Future of Secondary Sector Employment
The secondary sector continues to evolve with new technologies and changing global economic conditions. Understanding these trends is crucial for predicting future employment patterns.
Automation and Industry 4.0
Advanced robotics, artificial intelligence and smart manufacturing are transforming how products are made. This could bring some manufacturing back to developed countries but with fewer jobs.
🤖 Smart Factories
Modern factories use sensors, data analytics and automated systems to improve efficiency and quality. This reduces the need for manual labour but requires highly skilled technicians and engineers.

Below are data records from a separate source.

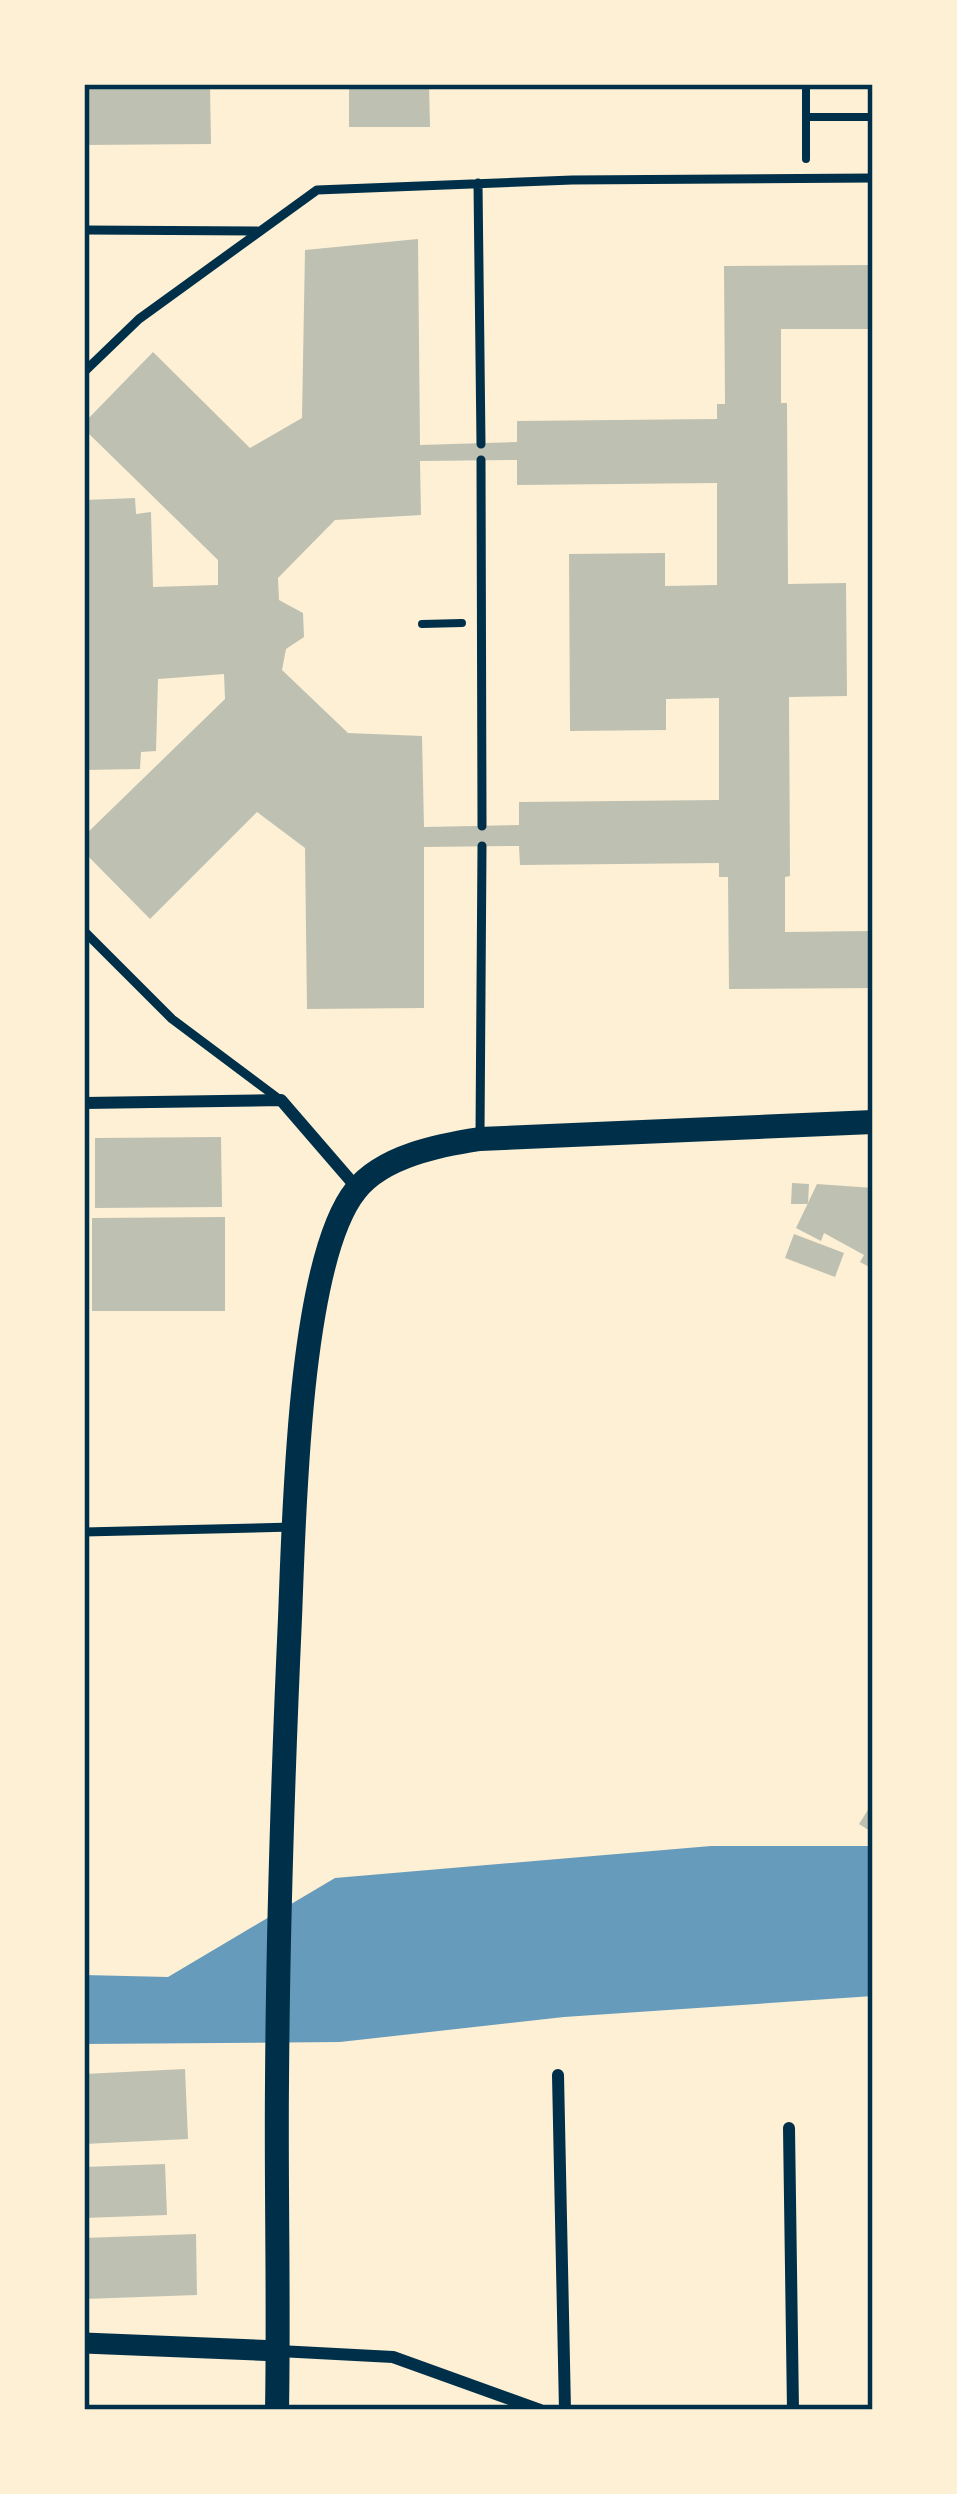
<svg xmlns="http://www.w3.org/2000/svg" width="957" height="2494" viewBox="0 0 957 2494" font-family="Karla,sans-serif">
<style>
.water{fill:#669bbc}
.building{fill:#bec0b2;fill-rule:evenodd}
.lines{fill:none;stroke-linecap:round;stroke-linejoin:round}
.path{stroke:#003049;stroke-width:8}
.service{stroke:#003049;stroke-width:9}
.minor{stroke:#003049;stroke-width:12}
.tertiary{stroke:#003049;stroke-width:21}
.secondary{stroke:#003049;stroke-width:24}
.neatline{fill:none;stroke:#003049;stroke-width:4.5}
</style>
<rect width="100%" height="100%" fill="#fdf0d5"/>
<path class="water" d="M 711,1846 L 873,1846 L 873,1996 L 564,2017 L 340,2042 L 84,2044 L 84,1975 L 168,1977 L 335,1878 Z"/>
<path class="building" d="M 84,84 L 210,84 L 211,144 L 84,145 Z
M 349,84 L 429,84 L 430,127 L 349,127 Z
M 418,239 L 420,445 L 517,442 L 517,421 L 717,419 L 717,404 L 725,404 L 724,266 L 873,265 L 873,329 L 781,329 L 781,403 L 787,403 L 788,584 L 846,583 L 847,696 L 789,697 L 790,876 L 785,877 L 785,932 L 873,931 L 873,988 L 729,989 L 728,877 L 719,877 L 719,863 L 520,865 L 519,846 L 424,847 L 424,1008 L 307,1009 L 305,848 L 257,812 L 150,919 L 84,852 L 84,836 L 225,699 L 224,674 L 158,679 L 156,751 L 141,752 L 140,769 L 85,770 L 85,500 L 135,498 L 136,514 L 151,512 L 153,587 L 218,585 L 218,560 L 84,429 L 84,423 L 153,352 L 250,448 L 302,418 L 305,250 ZM 517,460 L 517,485 L 717,483 L 717,585 L 665,586 L 665,553 L 569,554 L 570,731 L 666,730 L 666,699 L 719,698 L 719,800 L 519,802 L 519,825 L 424,827 L 422,736 L 348,733 L 282,670 L 286,649 L 304,637 L 303,613 L 279,600 L 278,578 L 335,520 L 421,515 L 420,461 Z
M 221,1137 L 222,1207 L 95,1208 L 95,1138 Z
M 792,1183 L 809,1184 L 808,1204 L 791,1204 Z
M 817,1184 L 873,1188 L 873,1269 L 860,1262 L 864,1255 L 824,1233 L 821,1241 L 796,1228 Z
M 225,1217 L 225,1311 L 92,1311 L 92,1218 Z
M 794,1234 L 844,1253 L 835,1277 L 785,1258 Z
M 873,1802 L 873,1833 L 859,1824 Z
M 185,2069 L 188,2139 L 84,2144 L 84,2074 Z
M 165,2164 L 167,2215 L 84,2218 L 84,2167 Z
M 196,2234 L 197,2295 L 84,2299 L 84,2238 Z"/>
<g class="lines">
<path class="path" d="M 806,84 L 806,159
M 806,117 L 873,117
M 873,466 L 873,483
M 422,624 L 462,623
M 873,828 L 873,830"/>
<path class="service" d="M 478,183 L 481,444
M 84,230 L 257,231
M 84,372 L 139,319 L 317,190 L 572,180 L 873,178
M 481,460 L 482,826
M 84,931 L 172,1019 L 279,1099
M 480,1135 L 482,846
M 84,1532 L 293,1527"/>
<path class="minor" d="M 84,1103 L 281,1100 L 357,1188
M 558,2075 L 565,2410
M 789,2128 L 793,2410
M 279,2351 L 393,2357 L 540,2410"/>
<path class="tertiary" d="M 84,2343 L 279,2351"/>
<path class="secondary" d="M 277,2410 C 279,2301 276,2192 277,2082 C 278,1927 283,1773 290,1618 C 294,1522 298,1262 356,1190 C 383,1156 440,1145 480,1139 L 873,1122"/>
</g>
<rect width="957" height="2494" fill="none" stroke="#fdf0d5" stroke-width="174"/>
<rect x="87" y="87" width="783" height="2320" class="neatline"/>
</svg>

Case Study Focus: Reshoring to Germany
Some German companies are bringing manufacturing back from China due to rising Chinese wages, quality concerns and the benefits of automated production. Adidas opened a "Speedfactory" in Germany using robots and 3D printing to produce trainers closer to European customers, though it later closed due to economic challenges.
Sustainable Manufacturing
Environmental concerns are increasingly influencing secondary sector location decisions. Companies are under pressure to reduce their carbon footprint and adopt sustainable practices.
🌱 Green Energy
Manufacturers are seeking locations with renewable energy sources to reduce emissions and meet sustainability targets.
♻ Circular Economy
Companies are designing products for recycling and reuse, creating new opportunities in waste processing and remanufacturing.
🚢 Local Production
Shorter supply chains reduce transport emissions and improve resilience, potentially favouring local manufacturing over distant production.